Monday, February 20, 2017

The People Person!


                                                                         Prayer
                                                                   Matt. 5:21-37
First Movement:
            Much of my experience with the study of history in grade school, Jr High, and High School had to do with memorizing certain things in history and dates and being able to cough them back up on the test.  I had to learn the presidents, the order in which they served, and the years they were in office.  We’ve had several presidents since I memorized them, and now I would have a hard time cranking any of them out to you.  I remember a few here and there, but for the most part, most of those memorization activities haven’t stayed with me. 
            In those years, we did very little that I remember about interpreting what happened in history, maybe it was because it would be too political and they’d get too many calls from parents that didn’t agree with them.  After I got in college though, I had one professor that would tell you what it meant.  When he tested, you had to kick back what he had told you.  You were graded on whether you were able to repeat back what he said and what the book said, including the footnotes in the book!  Still there wasn’t much room for thinking.
            I had another professor that taught history, and he was the one I tried to get my classes with.  He would give you the dates, and he would lead a discussion in his lectures about his interpretation of why things happened and what it means for today.  He interacted with us more and was more of a people person; he listened to what you had to say.  When he got ready to test, he would ask about three essay questions that you would need to show a knowledge of the facts of history but be called to interpret them.  When he graded though, whether you agreed with his interpretation or not, if you supported it with facts and he could tell you had put some thought into it, he would grade you well.

Second Movement:
             Our scripture today again comes from the Gospel of Matthew and begins Jesus’ instructions for conduct for His followers.  Matthew is the only one of the gospels that sets up the dialogue as we have it here, “you heard it said…, but I say to you….”  Matthew is setting it up in a way that is intended to present Jesus’ teachings of God’s will in a way that contrasts it with previous teachings; Jesus’ teachings here are to be seen as an authentic interpretation of the Word of God over and against all previous teachings (Interpretation Commentary).  It is with the authority of the Messiah, the son of the Living God.  Jesus is an interpreter of the law much like the history teacher that I liked, except Jesus interprets with the authority of the Messiah!  Jesus is making the law come alive for His hearers and bringing it to a personal level.  Jesus is a people person!  Remember Matthew’s gospel is arranged topically rather than chronologically, thus all the teachings of Jesus are grouped together in Matthew’s gospel, so Matthew is very intentional at placing this teaching here.    Remember, he writes to convince Christians that genuine faith in Christ must be demonstrated in daily obedience to Christ’s teachings. 
 
Third Movement:
            The first teaching has to do with anger; Jesus say, “You heard it said you shall not commit murder, but I say to you ….   “If you are angry with a brother or sister, you will be liable to judgment; and if you insult a brother or sister, you will be liable to the council; and if you say, You fool, you will be liable to hell fire.” Jesus steps it up.  The basic cause for murder is anger, but he says anger can cause other actions that are also worthy of the judgment of God!   It is clear that both of these statements condemn abusive language!  It matters how we treat each other, what we say about it other, and what we call each other!  It our modern day, it matters what we post on Facebook;  it matters what we call each other on Facebook. It matters what we tweet about each other!  It matters what we call each other in tweets!  That is a part of our conversation!  Jesus makes no bones about it; we will be “liable to hell fire!”  It matters how we live!

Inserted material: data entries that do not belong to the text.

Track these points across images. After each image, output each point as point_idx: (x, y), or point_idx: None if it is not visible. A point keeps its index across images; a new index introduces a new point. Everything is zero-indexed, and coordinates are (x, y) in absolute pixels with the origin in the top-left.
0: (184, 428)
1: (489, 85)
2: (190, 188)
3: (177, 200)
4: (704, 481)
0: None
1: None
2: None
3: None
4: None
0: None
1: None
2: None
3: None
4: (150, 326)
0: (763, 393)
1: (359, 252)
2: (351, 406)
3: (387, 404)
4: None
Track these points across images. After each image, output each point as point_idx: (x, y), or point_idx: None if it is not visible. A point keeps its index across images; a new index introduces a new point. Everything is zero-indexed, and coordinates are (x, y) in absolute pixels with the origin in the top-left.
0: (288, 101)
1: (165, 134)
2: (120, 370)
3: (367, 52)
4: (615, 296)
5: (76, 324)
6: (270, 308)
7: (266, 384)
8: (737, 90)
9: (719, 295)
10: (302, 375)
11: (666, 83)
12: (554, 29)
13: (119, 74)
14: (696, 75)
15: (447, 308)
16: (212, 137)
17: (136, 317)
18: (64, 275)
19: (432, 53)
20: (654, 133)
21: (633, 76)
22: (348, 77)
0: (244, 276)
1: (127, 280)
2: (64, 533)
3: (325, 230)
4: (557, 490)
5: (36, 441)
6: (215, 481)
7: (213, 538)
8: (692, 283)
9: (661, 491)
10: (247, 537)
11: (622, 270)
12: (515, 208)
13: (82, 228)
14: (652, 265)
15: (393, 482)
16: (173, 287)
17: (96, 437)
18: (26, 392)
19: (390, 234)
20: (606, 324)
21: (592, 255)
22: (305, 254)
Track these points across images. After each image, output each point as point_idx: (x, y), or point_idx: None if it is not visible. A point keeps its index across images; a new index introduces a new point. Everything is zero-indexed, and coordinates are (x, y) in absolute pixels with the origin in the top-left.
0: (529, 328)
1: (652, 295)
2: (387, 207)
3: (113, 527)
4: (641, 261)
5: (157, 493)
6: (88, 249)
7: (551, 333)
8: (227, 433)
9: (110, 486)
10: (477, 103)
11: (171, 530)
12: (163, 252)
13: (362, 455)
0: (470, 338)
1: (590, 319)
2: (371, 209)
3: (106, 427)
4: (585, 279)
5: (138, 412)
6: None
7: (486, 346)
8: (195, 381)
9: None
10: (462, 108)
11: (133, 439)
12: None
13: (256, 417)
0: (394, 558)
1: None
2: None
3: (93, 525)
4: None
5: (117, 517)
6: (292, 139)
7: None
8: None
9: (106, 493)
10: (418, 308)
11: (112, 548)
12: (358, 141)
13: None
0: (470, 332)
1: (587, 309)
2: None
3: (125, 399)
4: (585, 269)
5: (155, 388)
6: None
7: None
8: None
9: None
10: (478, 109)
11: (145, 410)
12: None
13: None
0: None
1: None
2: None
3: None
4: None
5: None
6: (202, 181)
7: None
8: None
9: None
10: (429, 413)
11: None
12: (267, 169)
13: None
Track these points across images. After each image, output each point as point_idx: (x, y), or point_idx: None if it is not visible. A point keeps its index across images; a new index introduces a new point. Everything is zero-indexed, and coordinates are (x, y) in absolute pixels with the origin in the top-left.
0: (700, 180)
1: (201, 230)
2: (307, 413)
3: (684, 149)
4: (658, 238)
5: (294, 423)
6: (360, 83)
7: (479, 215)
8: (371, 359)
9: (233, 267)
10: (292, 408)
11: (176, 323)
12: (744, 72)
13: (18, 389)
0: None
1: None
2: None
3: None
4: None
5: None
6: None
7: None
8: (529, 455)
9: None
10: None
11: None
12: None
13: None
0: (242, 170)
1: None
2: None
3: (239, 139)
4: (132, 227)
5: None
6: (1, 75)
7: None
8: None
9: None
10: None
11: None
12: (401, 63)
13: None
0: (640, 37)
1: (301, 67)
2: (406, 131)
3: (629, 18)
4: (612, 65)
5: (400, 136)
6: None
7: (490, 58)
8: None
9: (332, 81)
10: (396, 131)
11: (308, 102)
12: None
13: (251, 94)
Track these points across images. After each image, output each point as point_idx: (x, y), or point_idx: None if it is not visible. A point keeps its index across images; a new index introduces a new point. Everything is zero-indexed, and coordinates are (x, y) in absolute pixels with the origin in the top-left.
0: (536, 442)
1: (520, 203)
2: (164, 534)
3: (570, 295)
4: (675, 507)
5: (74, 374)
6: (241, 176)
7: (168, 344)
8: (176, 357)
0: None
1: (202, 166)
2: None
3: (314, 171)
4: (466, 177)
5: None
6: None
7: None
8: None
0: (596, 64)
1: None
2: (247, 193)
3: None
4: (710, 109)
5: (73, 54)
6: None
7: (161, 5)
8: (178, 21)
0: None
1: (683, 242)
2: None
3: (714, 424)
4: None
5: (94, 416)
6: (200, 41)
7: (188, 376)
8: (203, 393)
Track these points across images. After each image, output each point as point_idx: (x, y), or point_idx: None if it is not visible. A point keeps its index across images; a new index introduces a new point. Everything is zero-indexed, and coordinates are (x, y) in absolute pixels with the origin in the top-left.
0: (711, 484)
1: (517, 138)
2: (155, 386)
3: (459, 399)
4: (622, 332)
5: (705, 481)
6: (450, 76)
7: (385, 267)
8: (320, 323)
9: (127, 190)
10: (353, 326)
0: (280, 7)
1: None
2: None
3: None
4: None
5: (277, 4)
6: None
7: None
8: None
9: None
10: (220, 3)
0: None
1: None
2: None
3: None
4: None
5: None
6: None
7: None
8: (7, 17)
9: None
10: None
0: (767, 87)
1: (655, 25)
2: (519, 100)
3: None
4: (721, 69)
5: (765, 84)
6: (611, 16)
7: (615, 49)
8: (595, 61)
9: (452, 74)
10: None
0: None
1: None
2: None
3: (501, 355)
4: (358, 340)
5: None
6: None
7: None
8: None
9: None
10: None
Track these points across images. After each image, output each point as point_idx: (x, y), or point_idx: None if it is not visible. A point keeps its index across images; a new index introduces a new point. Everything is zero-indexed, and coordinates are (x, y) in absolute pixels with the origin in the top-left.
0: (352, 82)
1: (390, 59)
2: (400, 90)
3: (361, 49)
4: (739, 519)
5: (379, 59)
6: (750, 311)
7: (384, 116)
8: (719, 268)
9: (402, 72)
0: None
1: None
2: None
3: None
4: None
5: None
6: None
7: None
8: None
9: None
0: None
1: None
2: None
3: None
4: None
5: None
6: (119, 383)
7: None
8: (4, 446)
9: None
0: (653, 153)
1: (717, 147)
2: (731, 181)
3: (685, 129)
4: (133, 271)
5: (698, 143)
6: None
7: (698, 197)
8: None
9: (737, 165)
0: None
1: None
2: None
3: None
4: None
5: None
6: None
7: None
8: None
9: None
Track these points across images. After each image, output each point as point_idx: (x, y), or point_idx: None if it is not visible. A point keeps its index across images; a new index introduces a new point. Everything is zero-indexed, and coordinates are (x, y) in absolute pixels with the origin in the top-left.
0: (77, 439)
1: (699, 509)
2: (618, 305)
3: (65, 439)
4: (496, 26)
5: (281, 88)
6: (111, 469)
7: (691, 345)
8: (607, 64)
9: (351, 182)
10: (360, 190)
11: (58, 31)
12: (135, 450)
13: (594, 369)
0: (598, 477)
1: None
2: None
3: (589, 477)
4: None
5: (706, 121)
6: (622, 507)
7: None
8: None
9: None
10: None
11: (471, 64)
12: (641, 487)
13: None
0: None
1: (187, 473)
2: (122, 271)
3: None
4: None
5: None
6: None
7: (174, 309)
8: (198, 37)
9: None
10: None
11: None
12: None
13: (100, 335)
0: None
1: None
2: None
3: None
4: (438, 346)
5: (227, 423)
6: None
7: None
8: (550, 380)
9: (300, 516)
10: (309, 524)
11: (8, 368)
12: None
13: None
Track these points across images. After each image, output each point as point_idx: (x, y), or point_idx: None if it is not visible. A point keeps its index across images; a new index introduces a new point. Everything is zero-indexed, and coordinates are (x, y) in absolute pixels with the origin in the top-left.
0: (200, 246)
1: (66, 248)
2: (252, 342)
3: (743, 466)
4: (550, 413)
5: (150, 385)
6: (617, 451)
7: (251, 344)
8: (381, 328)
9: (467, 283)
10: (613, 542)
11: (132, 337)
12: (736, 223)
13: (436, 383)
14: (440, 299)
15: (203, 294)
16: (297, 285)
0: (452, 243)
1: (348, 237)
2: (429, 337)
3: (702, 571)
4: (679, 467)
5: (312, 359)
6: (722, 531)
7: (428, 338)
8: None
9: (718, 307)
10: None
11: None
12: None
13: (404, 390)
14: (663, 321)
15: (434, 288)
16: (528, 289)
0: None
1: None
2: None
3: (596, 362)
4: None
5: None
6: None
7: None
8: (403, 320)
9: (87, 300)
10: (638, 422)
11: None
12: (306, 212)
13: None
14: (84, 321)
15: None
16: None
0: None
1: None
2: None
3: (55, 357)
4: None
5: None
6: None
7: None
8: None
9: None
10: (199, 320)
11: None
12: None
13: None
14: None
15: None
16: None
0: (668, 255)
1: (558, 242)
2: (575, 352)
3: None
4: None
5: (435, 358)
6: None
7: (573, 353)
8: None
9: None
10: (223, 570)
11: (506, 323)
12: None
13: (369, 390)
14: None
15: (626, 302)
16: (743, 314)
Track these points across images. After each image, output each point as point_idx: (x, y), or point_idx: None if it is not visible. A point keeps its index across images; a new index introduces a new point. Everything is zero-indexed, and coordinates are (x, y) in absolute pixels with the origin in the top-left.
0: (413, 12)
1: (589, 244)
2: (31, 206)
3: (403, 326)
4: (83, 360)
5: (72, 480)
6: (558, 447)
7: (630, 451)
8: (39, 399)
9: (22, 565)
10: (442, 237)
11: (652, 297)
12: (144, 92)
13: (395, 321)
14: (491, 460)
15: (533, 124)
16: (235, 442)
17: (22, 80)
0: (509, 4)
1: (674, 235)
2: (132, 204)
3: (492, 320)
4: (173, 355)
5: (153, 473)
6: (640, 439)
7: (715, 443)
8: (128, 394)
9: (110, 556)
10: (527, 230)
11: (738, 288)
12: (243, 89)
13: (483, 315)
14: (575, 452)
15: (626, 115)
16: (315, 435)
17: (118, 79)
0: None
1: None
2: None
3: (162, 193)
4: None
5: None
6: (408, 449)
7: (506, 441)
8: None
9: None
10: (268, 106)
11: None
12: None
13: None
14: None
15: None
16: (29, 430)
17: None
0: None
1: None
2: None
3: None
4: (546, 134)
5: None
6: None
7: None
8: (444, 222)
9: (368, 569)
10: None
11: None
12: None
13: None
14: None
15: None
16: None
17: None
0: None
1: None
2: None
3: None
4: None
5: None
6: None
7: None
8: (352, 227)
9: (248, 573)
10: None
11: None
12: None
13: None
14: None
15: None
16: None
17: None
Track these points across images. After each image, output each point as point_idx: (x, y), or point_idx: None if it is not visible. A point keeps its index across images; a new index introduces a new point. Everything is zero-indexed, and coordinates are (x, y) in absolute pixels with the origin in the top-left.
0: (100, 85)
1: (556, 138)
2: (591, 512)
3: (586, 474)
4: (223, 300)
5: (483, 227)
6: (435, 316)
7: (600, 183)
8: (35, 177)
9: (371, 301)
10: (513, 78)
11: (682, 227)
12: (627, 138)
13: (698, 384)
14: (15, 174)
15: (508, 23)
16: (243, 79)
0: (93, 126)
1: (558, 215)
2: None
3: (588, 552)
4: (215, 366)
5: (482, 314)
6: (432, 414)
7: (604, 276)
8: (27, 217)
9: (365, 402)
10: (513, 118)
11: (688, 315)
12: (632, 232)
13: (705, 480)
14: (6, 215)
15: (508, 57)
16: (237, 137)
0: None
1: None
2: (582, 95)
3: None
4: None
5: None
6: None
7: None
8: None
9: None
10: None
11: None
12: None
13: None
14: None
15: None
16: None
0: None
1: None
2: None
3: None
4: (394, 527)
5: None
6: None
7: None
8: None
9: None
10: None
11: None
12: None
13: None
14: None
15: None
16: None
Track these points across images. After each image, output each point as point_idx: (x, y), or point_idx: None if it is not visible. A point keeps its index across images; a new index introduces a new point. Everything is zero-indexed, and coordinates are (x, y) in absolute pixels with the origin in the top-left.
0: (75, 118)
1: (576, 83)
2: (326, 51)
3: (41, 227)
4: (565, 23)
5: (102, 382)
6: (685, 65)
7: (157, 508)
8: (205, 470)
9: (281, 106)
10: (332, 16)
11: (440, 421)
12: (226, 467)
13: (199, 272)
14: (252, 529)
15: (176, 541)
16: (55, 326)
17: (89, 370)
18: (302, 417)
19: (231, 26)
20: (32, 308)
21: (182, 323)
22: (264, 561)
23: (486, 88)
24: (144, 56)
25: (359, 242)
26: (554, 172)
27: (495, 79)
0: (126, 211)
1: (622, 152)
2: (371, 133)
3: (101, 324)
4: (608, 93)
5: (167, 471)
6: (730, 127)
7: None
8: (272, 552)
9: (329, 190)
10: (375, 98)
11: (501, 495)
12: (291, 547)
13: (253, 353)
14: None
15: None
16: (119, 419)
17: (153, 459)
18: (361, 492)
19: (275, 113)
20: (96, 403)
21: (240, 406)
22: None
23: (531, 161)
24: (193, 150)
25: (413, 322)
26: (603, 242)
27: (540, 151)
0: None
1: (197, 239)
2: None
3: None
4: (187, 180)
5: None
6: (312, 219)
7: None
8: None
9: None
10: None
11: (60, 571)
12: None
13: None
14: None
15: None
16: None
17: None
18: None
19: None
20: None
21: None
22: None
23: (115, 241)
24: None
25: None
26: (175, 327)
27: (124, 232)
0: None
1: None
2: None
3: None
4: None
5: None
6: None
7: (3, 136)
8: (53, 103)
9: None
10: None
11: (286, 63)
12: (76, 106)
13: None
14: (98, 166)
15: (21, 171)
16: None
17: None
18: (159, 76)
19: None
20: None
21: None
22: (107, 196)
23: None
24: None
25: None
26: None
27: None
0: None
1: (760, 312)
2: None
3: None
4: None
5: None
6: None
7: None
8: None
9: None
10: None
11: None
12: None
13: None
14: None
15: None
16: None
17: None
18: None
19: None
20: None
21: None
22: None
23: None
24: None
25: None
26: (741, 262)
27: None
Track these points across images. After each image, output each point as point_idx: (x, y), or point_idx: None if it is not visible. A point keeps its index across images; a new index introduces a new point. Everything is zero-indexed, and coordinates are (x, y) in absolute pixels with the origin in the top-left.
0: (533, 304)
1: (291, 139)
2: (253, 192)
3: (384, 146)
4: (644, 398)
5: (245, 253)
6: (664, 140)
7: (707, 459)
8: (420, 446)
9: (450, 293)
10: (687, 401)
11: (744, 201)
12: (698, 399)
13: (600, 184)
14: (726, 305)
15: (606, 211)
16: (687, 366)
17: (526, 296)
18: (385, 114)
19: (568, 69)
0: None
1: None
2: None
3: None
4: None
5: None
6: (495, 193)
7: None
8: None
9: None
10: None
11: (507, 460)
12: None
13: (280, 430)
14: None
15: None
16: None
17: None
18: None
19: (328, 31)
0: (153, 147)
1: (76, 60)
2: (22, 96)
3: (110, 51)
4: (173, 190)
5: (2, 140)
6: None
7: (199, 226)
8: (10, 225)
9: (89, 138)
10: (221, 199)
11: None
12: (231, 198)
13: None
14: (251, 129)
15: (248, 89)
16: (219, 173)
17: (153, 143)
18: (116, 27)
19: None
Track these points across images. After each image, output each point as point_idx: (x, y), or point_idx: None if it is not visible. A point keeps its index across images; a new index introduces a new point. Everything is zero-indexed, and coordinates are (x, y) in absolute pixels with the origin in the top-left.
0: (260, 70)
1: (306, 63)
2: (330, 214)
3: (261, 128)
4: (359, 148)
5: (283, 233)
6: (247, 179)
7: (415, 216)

            Jesus said, “you’ve heard it said not to commit adultery, but I say to you if you look at a woman with lust, you have already committed adultery with her in your heart.”  The Hebrew word here for lust is not just an “idle envy,” but it is an intentional planning to obtain something for oneself (Interpretation).  There is nothing new here about a prohibition against sexual sin; Jewish law had much of this in it.  We are to live in monogamous relationships!  What is new is the context with which Jesus is saying this.  Women were being welcomed into the fellowship of the Church as sisters and in many ways as equals.  Men would be working side by side with women; this was a new thing in that society.  Jesus is intentionally using a word that separates just looking at women and looking at women to lust after them (to intentionally plan to do something about it).  In this setting, men would look at women, but they weren’t to look at women to lust after them.  “The new relationship with women among Jesus’ followers required of men a new kind of self discipline.”  (Interpretation)

            The next thing Jesus mentions is divorce.  God’s ideal for us is that we live in monogamous relationships, but there are numerous cases where the marriage is no longer real: infidelity, neglect, abuse, failure to communicate, and etc.  God or Jesus doesn’t intend for us to continue in an abusive relationship to avoid a divorce; God is a God of new beginnings!  What Jesus is addressing here as much as anything is the unfair position divorce put on women in that society.  If you divorced a women, you forced her to have to remarry for support from another man, so you were at fault here!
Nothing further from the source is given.